### MATERIAL FOR THE TASK

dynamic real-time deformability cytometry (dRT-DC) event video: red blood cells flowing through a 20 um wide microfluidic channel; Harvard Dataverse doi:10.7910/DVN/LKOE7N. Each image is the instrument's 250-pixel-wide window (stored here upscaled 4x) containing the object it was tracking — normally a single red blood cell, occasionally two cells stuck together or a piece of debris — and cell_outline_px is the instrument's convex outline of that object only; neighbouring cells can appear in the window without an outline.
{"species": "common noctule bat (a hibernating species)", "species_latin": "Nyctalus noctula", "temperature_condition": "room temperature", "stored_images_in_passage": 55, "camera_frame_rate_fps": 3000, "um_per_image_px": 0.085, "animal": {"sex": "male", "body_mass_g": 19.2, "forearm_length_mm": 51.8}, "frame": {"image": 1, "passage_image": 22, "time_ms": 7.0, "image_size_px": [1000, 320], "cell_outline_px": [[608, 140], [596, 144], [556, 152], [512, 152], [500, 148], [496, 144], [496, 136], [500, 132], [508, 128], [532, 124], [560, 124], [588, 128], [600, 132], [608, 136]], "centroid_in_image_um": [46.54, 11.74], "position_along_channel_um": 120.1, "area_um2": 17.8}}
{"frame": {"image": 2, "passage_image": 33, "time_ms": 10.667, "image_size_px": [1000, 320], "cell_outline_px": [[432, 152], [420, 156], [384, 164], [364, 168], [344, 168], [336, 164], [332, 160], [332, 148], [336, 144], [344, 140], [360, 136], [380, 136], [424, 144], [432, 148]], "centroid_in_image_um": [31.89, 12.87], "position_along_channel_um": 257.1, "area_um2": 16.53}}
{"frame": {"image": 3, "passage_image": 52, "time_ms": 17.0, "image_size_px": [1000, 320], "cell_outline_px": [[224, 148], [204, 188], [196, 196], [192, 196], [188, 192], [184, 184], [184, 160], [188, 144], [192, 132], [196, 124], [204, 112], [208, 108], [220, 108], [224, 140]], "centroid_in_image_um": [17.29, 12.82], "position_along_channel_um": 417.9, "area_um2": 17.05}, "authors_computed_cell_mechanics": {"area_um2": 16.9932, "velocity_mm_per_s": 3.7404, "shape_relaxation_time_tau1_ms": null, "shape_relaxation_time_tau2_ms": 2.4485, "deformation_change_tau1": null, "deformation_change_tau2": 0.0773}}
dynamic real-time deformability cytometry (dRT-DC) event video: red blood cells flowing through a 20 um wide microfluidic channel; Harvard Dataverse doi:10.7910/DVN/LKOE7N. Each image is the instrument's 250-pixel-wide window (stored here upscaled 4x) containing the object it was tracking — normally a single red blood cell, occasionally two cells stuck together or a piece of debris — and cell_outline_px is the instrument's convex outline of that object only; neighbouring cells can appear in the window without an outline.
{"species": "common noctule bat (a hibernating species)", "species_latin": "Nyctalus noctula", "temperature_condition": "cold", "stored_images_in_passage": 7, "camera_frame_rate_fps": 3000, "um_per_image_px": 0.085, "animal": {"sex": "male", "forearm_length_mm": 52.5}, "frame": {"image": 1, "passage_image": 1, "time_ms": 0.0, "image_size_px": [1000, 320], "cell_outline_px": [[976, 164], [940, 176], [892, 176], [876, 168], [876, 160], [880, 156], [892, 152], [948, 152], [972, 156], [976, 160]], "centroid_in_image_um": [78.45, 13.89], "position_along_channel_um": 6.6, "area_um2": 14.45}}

######

**SET TASK:** All of the entries must be written out exactly as they stand.

**THE SOLUTION:**
dynamic real-time deformability cytometry (dRT-DC) event video: red blood cells flowing through a 20 um wide microfluidic channel; Harvard Dataverse doi:10.7910/DVN/LKOE7N. Each image is the instrument's 250-pixel-wide window (stored here upscaled 4x) containing the object it was tracking — normally a single red blood cell, occasionally two cells stuck together or a piece of debris — and cell_outline_px is the instrument's convex outline of that object only; neighbouring cells can appear in the window without an outline.
{"species": "common noctule bat (a hibernating species)", "species_latin": "Nyctalus noctula", "temperature_condition": "room temperature", "stored_images_in_passage": 55, "camera_frame_rate_fps": 3000, "um_per_image_px": 0.085, "animal": {"sex": "male", "body_mass_g": 19.2, "forearm_length_mm": 51.8}, "frame": {"image": 1, "passage_image": 22, "time_ms": 7.0, "image_size_px": [1000, 320], "cell_outline_px": [[608, 140], [596, 144], [556, 152], [512, 152], [500, 148], [496, 144], [496, 136], [500, 132], [508, 128], [532, 124], [560, 124], [588, 128], [600, 132], [608, 136]], "centroid_in_image_um": [46.54, 11.74], "position_along_channel_um": 120.1, "area_um2": 17.8}}
{"frame": {"image": 2, "passage_image": 33, "time_ms": 10.667, "image_size_px": [1000, 320], "cell_outline_px": [[432, 152], [420, 156], [384, 164], [364, 168], [344, 168], [336, 164], [332, 160], [332, 148], [336, 144], [344, 140], [360, 136], [380, 136], [424, 144], [432, 148]], "centroid_in_image_um": [31.89, 12.87], "position_along_channel_um": 257.1, "area_um2": 16.53}}
{"frame": {"image": 3, "passage_image": 52, "time_ms": 17.0, "image_size_px": [1000, 320], "cell_outline_px": [[224, 148], [204, 188], [196, 196], [192, 196], [188, 192], [184, 184], [184, 160], [188, 144], [192, 132], [196, 124], [204, 112], [208, 108], [220, 108], [224, 140]], "centroid_in_image_um": [17.29, 12.82], "position_along_channel_um": 417.9, "area_um2": 17.05}, "authors_computed_cell_mechanics": {"area_um2": 16.9932, "velocity_mm_per_s": 3.7404, "shape_relaxation_time_tau1_ms": null, "shape_relaxation_time_tau2_ms": 2.4485, "deformation_change_tau1": null, "deformation_change_tau2": 0.0773}}
dynamic real-time deformability cytometry (dRT-DC) event video: red blood cells flowing through a 20 um wide microfluidic channel; Harvard Dataverse doi:10.7910/DVN/LKOE7N. Each image is the instrument's 250-pixel-wide window (stored here upscaled 4x) containing the object it was tracking — normally a single red blood cell, occasionally two cells stuck together or a piece of debris — and cell_outline_px is the instrument's convex outline of that object only; neighbouring cells can appear in the window without an outline.
{"species": "common noctule bat (a hibernating species)", "species_latin": "Nyctalus noctula", "temperature_condition": "cold", "stored_images_in_passage": 7, "camera_frame_rate_fps": 3000, "um_per_image_px": 0.085, "animal": {"sex": "male", "forearm_length_mm": 52.5}, "frame": {"image": 1, "passage_image": 1, "time_ms": 0.0, "image_size_px": [1000, 320], "cell_outline_px": [[976, 164], [940, 176], [892, 176], [876, 168], [876, 160], [880, 156], [892, 152], [948, 152], [972, 156], [976, 160]], "centroid_in_image_um": [78.45, 13.89], "position_along_channel_um": 6.6, "area_um2": 14.45}}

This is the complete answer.